Nordic broadcaster Viaplay’s streaming subscription revenues were up 7.9 percent year-on-year in Q1, according to the company’s Q1 earnings this morning, delivering a very slight uptick in overall revenue growth of 0.1 percent.
Streaming has been at the very heart of Viaplay’s strategy over the past five years, symbolised by the company’s rebrand back in 2022 — Viaplay was previously just the name of the streaming service, under the wider group brand of NENT.
The broadcaster’s recent deal to take full ownership of satellite TV provider Allente has actually shifted the balance of its subscription revenues back in favour of traditional pay TV: non-streaming subscription revenues came in at SEK 2.18 billion in Q1, compared to SEK 2.12 billion for streaming. But this time last year, the gap between the two was over SEK 310 million, so it’s likely streaming will re-overtake traditional subscriptions in the next quarter or two.
Sports investment pays off
It’s not just subscription volume which is driving streaming growth. Average revenue per user (ARPU) was up year-on-year for both Viaplay’s direct-to-consumer streaming subscriptions and its business-to-business offering.
On this front, president and CEO Jørgen Madsen Lindemann said the company’s investment in premium sports is helping ramp up revenues.

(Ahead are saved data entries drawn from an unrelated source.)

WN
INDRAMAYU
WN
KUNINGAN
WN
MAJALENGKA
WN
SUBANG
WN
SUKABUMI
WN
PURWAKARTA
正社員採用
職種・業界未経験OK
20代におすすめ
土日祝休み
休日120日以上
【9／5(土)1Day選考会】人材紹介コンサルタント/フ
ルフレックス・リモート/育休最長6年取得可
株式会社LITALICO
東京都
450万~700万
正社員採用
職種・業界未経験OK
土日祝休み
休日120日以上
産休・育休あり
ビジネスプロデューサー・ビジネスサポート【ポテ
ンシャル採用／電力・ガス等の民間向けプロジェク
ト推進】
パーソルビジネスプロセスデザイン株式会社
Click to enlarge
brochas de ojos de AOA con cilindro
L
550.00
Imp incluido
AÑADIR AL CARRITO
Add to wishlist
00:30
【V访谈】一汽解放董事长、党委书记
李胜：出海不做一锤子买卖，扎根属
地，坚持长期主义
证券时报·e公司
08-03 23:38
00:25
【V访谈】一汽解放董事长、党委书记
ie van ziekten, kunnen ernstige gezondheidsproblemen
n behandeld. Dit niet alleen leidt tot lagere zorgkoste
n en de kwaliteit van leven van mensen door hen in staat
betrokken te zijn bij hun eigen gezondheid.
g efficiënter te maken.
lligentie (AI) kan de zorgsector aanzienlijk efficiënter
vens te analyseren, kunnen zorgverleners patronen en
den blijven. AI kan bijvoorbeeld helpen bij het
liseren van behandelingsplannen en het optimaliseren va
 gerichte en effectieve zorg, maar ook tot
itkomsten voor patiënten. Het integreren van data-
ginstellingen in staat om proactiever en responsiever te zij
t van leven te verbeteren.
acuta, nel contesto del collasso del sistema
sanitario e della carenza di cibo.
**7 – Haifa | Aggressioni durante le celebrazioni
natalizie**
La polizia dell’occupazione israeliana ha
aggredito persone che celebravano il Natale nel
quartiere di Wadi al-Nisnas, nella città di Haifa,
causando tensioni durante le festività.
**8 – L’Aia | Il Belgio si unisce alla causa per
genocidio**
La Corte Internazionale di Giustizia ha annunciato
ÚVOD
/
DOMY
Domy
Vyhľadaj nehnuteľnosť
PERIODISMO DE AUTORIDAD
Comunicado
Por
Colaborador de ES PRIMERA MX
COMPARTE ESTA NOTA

Viaplay has made securing major sports rights a priority, signing rights deals in recent years for the Premier League, UEFA Champions League, Formula 1, and NHL among other international sports and leagues, alongside agreements for more locally focused winter sports and handball tournaments. And subscribers are increasingly opting for packages which include these live sports.
“The ARPU increases were not so much an effect of pricing, although we have raised prices for certain packages in certain countries,” said Lindemann, “but more the fact that we have a higher proportion of our D2C and B2B customers taking our premium sports offering. […] More D2C and B2B customers are choosing our sports offering because we have such a high-quality wide range and year-round offering of the very best sports content, and we have more coverage of major sports than ever before.”
Slight dip in ad revenues
On the advertising front, sales were down 1 percent on an organic basis. Lindemann said that digital and hybrid ad sales increased, but not by enough to offset the decline in linear TV ad sales.
While Viaplay will obviously be keen for that trend to reverse, it’s notable that there was no mention of a slowdown in the ad market due to macroeconomic conditions. It’ll be interesting to watch as other European broadcasters report their Q1 earnings whether the ongoing US/Iran conflict is having a noticeable impact on the European TV ad market.